In contrast, when we only drop into the spacious and empty aspect of mind – empty of any fixed characteristics – we fall into a dull, blank, vacuous void lacking awareness or mental activity. It is like a “deathless” death. It is the unconscious fear of this “nothingness” that keeps individuals busy, that drives “doingness.” This half-view is called the nihilistic perspective. It is also the cause of suffering.

Let’s now return to the two terms: co-emerging confusion and co-emerging wisdom. When we fall into either extreme – materialism or nihilism, losing ourself in appearances or emptiness – into only one aspect of our true nature we become confused, as we no longer recognize the two-fold nature of our being. We either become lost in attachment to materialism – a seemingly solid object-based world – or nihilism – a seemingly meaningless nothingness. These one-sided and false expressions of our true nature are accompanied by confusion. This is not a moral failure, but rather a simple loss of seeing, a loss of recognition of our mind’s full nature.

When we recognize both aspects of reality simultaneously – spacious emptiness and simple awareness – we know the true nature of mind and reality. That allows for an accurate and full knowing of the fundamental truth of self and reality. With this full and accurate knowing there simultaneously co-emerges a wisdom that knows the fundamental truth and essence of life.
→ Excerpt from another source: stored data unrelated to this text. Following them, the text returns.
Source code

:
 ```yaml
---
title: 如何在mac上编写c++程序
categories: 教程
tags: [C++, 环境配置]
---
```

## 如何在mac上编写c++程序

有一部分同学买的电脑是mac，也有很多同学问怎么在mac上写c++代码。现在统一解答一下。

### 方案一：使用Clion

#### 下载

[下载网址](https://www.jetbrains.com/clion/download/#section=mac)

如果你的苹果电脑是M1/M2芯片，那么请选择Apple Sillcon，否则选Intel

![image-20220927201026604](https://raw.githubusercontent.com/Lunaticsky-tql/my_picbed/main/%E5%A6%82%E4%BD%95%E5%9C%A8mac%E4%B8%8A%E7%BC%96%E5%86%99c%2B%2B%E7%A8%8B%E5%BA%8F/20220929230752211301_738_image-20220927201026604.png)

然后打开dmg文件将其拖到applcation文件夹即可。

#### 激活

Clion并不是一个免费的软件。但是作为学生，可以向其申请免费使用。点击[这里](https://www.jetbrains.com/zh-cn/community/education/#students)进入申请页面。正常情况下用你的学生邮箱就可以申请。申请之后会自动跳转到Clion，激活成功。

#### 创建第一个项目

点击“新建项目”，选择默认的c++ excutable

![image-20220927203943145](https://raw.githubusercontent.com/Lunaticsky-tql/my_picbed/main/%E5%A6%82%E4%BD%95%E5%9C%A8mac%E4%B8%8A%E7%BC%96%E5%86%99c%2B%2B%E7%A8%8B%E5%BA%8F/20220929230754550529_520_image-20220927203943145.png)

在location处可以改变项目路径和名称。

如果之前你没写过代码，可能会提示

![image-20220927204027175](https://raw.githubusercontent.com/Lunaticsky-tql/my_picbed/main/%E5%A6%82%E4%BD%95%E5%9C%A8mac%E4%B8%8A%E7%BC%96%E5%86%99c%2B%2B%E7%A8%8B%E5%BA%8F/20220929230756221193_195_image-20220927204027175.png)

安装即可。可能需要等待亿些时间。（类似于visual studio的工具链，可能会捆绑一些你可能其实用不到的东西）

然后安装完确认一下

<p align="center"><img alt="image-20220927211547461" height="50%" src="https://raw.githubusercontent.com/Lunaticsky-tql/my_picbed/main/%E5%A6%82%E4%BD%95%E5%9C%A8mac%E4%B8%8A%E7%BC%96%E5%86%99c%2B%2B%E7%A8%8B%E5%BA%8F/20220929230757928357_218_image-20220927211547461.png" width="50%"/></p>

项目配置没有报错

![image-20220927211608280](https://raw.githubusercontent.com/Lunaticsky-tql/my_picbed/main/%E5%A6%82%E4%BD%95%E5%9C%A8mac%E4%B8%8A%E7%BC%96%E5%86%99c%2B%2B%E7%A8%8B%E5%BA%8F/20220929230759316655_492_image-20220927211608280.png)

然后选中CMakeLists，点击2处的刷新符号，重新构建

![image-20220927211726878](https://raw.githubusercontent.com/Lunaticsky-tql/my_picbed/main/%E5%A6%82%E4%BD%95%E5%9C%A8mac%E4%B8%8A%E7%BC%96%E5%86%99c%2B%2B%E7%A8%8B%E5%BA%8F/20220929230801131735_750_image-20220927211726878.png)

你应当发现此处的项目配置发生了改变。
This co-emergent wisdom is precise, accurate, free of confusion-based suffering, and the great treasure of human life.

It is said that when a light is turned on in a room, the darkness of millennia disappears instantly. Likewise, when we awaken from a night dream, the belief in its reality ends forever. In the same way, when we awaken – even briefly – from the half-knowing of our true nature, we can never completely return to false understanding.

So be patient with meditation. And when a glimpse arrives – however brief – recognize and cherish it.